As evidence that almost any Microsoft product could be the subject of a security warning, the company announced in mid-November that its Media Player 6.4, 7.x, and 8.0 applications required an important security patch. The good news? XP users would get the patch automatically, assuming they didn't change the default behavior of XP's Auto Update feature. The same week, however, Microsoft admitted that it had known about a new IE cookie vulnerability and failed to provide a fix a week before the company publicly accused a security company of placing IE users at risk when it published details of the problem. Microsoft said it needed more time to address the problem, however, and noted that the vulnerability didn't harm any users; the company has since addressed the vulnerability with a security patch. "Microsoft argued that by releasing details of the bug, it would give people time to take advantage of the vulnerability," said Jyrki Salmi of Online Solutions, the company that first published the information. "But we did the responsible thing. People who are using software that their businesses rely on to hold personal information should be aware in reasonable time that the program is not secure." Salmi noted that the company gave Microsoft a week to respond before it issued its warning.

Microsoft Outlook, an old security-vulnerability favorite, hit the headlines in early December with a new worm dubbed Goner, which deleted data on infected computers and replicated through the Outlook address book. Microsoft detractors now refer to Outlook as "Lookout" because of the number of security vulnerabilities the product has suffered.

In mid-December, Microsoft issued an "important" security patch for IE 5.5 and 6 that addressed vulnerabilities in those products.

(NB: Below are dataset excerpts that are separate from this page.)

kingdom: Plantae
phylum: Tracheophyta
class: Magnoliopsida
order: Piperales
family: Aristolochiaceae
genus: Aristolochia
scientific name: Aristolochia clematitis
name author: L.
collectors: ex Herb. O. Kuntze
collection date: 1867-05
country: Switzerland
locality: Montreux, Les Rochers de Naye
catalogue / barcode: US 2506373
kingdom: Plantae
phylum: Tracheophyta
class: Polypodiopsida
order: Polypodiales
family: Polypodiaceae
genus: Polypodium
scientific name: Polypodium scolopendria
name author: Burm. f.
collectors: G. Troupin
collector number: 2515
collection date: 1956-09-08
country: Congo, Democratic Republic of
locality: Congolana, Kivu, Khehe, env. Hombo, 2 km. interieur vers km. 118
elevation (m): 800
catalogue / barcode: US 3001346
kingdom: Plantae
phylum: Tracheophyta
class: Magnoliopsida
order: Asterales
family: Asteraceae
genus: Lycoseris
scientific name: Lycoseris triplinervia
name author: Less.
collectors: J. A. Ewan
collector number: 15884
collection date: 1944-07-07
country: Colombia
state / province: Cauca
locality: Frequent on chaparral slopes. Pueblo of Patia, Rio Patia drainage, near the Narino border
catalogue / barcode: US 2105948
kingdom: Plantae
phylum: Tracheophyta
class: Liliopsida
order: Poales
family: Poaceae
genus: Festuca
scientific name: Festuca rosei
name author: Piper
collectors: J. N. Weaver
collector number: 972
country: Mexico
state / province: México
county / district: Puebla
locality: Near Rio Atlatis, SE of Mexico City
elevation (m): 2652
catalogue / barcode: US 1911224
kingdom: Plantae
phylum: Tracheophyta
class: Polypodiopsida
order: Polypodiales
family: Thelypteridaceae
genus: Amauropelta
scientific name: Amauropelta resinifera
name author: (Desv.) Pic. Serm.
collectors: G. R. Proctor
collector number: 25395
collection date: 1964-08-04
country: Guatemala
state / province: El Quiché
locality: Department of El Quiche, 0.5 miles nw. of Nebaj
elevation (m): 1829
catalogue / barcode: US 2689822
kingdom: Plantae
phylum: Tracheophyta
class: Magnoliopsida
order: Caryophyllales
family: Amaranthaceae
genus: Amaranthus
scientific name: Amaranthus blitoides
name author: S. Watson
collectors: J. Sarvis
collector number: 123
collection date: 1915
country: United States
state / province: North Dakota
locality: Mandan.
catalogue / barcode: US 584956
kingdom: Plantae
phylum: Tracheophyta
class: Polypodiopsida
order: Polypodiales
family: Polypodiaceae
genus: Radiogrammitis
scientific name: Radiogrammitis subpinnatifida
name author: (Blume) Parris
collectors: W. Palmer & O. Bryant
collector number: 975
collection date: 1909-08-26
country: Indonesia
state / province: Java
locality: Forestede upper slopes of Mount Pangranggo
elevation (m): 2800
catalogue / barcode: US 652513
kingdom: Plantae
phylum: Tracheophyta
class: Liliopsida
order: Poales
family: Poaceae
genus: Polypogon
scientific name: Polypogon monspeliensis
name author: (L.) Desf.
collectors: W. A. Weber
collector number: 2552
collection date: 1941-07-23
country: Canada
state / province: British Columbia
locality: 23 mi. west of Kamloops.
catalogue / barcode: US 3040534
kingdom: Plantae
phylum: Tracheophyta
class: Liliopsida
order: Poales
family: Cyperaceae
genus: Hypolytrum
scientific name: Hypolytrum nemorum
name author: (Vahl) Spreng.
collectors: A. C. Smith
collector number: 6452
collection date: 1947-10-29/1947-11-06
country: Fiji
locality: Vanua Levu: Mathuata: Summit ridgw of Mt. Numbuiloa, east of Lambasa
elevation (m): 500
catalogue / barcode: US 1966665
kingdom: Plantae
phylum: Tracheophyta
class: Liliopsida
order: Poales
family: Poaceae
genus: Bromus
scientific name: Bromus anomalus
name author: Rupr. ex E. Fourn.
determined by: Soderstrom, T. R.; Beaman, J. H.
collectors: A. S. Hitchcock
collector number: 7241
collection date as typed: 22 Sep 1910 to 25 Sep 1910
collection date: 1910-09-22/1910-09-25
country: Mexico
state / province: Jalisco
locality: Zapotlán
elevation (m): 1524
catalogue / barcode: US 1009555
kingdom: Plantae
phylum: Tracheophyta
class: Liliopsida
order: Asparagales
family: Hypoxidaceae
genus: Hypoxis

Microsoft's recommendation was curt and obvious: "Customers using IE \[5.5 or 6\] should install the patch immediately." A week later, the company patched a serious XP vulnerability related to that system's UPnP subsystem. Contrary to reports just about everywhere else, the company acted quickly to fix this bug. But the UPnP vulnerability does betray the basic problem, I think, with all Microsoft products: The company designs for ease of use and functionality first, security later.

And in that sense, the UPnP issue, which ended Microsoft's worst year ever on a low note, is emblematic of the problems the company faces regarding security. If Microsoft does the right thing and still gets overwhelmingly bad press, how will the company ever recover from the perception that it doesn't do the right thing regarding security? That reputation will probably dog Microsoft for years to come.